> **Given passage**
- Born: 1955 (age 70–71) Brisbane, Australia
- Other name: Robert Mark Hembrow
- Education: Ashgrove State School St Peters Lutheran College, Indooroopilly
- Occupations: Actor; writer; director; producer;
- Years active: 1973-present
- Known for: The Young Doctors
- Spouse: Nathalie Stanley (divorced)
- Children: 3

= Mark Hembrow =

Australian actor, writer and musician (born 1955)

Mark Hembrow (born 1955 in Brisbane) is an Australian actor, writer and musician. He has also worked as a producer and director.

==Early life and family==
Hembrow's parents were Vernon Charles Hembrow, a senior English Literature Lecturer at the Kelvin Grove Teachers Training College, and Sally Hembrow, a daytime television personality and presenter and cooking specialist. Sally produced her own television show for QTQ9 on the Nine Network, 'Living Graciously', which aired from 1963 to 1973. She was a forerunner for women in television, food, fashion and interior decor in Australia. Sally also had a radio show on 4KQ named 'Hotline to the Oven'.

Hembrow's education was at Ashgrove State School and then St Peters Lutheran College, Indooroopilly. He has one brother, John.

==Personal life==
Hembrow was married to Nathalie Stanley, whom he met while in Trinidad and Tobago filming The Last Island (1990). They have three daughters together, Amy (born June 1990), Emilee (born January 1992) and Tammy (born April 1994), who are well-known social media personalities and entrepreneurs. It is unknown when Hembrow and Stanley divorced.

==Career==
Mark first stepped on stage at age 16 at La Boîte Theatre Company as Barnaby Tucker in The Matchmaker and then Sandy in Hay Fever and Apollo in Fetch Me a Fig Leaf: The Musical, all directed by Graham Johnson. He then performed the lead in Once Upon a Mattress at the Brisbane Arts Theatre, which was to be his last amateur production at aged 17.

At 18 years of age, Mark first started working professionally for the main company at Queensland Theatre Company where he worked in productions over two years while doing in-service training. Productions included Springle a secondary school theatre and education production, written by Bille Brown to celebrate 100 years of education. He also performed in Equus, School for Scoundrels, Savages, Jumpers, The Department, Hamlet and Fourth of July before heading to Sydney.

[Collected data]

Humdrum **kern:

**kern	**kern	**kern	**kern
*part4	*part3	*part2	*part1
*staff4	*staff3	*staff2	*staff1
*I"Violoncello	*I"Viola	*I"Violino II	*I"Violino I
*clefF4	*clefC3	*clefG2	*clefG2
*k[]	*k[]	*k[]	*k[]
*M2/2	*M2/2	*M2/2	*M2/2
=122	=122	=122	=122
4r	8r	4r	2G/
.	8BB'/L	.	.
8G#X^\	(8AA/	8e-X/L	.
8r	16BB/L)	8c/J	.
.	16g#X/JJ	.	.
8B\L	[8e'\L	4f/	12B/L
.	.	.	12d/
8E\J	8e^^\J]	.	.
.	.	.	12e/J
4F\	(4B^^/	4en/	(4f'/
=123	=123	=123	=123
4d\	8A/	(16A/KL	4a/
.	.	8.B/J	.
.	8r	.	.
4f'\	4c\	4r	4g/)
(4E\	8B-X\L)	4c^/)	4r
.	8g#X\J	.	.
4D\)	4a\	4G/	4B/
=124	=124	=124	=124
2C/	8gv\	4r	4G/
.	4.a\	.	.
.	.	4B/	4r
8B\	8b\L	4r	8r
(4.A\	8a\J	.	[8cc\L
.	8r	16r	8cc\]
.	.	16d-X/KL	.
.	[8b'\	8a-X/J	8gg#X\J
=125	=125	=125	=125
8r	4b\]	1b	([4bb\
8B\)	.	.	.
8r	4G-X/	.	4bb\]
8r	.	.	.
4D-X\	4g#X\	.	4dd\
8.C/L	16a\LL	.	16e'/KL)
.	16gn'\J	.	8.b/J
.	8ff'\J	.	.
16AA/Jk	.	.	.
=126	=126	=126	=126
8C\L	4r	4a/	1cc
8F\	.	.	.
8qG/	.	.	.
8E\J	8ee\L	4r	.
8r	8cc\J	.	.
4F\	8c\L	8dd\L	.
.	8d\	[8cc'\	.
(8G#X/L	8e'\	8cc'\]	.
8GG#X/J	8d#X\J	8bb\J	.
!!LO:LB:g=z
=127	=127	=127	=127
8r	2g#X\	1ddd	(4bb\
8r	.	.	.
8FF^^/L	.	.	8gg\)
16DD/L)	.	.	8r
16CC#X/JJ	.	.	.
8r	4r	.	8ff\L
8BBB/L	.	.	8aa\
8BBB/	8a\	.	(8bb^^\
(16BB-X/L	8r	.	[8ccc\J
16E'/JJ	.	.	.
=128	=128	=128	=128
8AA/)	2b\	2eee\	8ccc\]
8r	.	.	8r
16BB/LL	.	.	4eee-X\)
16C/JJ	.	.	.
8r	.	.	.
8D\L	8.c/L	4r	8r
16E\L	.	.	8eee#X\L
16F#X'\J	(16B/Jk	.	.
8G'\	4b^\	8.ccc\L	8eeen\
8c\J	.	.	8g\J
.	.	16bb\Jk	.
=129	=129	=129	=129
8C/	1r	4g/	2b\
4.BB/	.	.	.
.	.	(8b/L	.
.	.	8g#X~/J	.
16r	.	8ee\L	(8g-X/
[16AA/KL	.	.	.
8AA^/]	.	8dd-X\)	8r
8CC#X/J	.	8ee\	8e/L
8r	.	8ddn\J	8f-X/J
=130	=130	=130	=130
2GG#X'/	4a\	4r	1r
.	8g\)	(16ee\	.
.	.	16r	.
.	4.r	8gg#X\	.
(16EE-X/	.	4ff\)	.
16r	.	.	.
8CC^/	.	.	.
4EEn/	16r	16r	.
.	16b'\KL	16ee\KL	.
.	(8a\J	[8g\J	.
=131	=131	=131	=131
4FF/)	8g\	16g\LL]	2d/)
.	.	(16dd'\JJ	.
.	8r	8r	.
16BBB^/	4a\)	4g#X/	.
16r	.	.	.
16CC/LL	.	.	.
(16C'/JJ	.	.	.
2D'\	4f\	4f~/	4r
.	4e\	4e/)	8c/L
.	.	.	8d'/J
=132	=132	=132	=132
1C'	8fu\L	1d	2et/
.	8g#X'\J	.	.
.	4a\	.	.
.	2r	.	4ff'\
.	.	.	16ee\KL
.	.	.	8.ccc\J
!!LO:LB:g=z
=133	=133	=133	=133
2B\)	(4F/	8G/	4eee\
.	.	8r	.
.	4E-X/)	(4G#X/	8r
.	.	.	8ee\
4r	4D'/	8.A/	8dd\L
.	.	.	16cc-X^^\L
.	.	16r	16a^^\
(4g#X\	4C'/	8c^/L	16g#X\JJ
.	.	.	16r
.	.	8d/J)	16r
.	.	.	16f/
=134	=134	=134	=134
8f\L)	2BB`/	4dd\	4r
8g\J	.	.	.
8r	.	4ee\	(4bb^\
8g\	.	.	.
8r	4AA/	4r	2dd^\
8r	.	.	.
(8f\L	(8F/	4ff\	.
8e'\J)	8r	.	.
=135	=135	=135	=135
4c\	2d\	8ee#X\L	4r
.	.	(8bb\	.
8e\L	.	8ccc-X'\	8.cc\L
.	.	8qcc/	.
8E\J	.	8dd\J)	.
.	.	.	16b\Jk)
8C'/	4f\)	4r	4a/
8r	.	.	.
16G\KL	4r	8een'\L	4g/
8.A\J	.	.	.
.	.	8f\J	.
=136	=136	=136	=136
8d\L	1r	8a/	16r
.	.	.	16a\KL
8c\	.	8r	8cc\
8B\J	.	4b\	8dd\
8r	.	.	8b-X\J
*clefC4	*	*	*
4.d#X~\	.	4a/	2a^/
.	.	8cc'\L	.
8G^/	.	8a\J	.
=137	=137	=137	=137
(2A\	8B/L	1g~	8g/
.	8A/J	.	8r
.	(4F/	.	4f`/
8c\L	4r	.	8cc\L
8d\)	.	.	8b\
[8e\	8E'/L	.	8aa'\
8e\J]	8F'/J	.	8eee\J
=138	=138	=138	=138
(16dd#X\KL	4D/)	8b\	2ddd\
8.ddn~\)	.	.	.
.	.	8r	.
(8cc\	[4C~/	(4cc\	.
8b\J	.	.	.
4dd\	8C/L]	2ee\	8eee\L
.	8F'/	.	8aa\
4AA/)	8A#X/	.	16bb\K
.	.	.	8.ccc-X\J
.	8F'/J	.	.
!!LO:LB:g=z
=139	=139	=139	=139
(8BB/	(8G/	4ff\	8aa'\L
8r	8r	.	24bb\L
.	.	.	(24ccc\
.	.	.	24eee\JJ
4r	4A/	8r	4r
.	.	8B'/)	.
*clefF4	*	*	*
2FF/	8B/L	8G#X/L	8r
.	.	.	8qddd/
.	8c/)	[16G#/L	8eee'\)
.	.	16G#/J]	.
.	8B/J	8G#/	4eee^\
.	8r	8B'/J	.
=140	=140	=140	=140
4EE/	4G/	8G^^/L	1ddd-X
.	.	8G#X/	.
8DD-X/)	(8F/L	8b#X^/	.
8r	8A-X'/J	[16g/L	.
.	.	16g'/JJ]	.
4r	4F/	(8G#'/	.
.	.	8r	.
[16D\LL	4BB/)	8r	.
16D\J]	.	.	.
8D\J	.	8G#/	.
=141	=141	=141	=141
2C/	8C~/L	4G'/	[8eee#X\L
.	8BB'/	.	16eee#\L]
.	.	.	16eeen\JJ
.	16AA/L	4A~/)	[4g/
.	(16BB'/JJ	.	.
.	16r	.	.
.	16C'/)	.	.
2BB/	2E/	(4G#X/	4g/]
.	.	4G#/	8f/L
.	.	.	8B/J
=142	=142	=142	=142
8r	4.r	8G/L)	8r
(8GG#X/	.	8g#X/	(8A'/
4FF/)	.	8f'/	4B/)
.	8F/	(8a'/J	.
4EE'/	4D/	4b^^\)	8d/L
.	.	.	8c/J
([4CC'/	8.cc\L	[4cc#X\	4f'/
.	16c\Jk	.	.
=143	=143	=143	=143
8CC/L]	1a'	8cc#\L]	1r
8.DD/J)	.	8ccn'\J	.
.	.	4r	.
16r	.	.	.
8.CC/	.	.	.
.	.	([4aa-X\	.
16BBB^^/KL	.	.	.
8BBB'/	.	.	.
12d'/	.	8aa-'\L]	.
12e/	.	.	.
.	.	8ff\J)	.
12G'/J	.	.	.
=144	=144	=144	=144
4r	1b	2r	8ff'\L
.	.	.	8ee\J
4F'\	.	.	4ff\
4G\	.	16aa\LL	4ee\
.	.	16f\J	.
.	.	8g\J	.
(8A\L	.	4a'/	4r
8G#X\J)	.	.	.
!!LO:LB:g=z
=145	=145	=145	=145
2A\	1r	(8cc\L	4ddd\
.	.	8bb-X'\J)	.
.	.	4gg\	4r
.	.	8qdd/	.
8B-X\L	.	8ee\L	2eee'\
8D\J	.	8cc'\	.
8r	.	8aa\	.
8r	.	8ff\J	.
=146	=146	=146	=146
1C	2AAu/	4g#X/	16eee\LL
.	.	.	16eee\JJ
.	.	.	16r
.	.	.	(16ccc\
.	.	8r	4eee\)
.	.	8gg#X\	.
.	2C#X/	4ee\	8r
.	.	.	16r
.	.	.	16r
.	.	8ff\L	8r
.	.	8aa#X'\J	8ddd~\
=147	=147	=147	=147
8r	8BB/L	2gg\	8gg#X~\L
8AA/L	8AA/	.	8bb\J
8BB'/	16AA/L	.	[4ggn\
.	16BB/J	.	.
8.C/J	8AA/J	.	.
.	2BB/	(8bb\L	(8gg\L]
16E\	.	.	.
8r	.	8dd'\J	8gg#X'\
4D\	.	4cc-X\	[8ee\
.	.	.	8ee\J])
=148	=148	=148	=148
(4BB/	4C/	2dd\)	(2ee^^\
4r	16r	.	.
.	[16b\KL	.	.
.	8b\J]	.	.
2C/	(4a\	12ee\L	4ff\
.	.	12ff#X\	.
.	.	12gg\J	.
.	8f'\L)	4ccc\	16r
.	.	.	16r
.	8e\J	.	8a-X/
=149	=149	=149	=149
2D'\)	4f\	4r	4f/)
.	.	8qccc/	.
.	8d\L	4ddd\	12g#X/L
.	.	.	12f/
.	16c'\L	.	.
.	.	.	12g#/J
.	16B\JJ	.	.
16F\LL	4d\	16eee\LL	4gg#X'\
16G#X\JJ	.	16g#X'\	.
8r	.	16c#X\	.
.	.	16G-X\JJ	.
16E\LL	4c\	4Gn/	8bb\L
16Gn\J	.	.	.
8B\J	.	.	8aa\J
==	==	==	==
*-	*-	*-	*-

> **Aim**
Using the Mark Hembrow article, answer these questions:
(a) What was the name of Sally Hembrow's radio show on 4KQ?
(b) Where was Hembrow when he met Nathalie Stanley?
(c) Which role did Hembrow play in The Matchmaker at La Boîte Theatre Company?
The records are separate material, unrelated to the Mark Hembrow article.

> **Solved problem**
(a) 'Hotline to the Oven'
(b) In Trinidad and Tobago, filming The Last Island (1990)
(c) Barnaby Tucker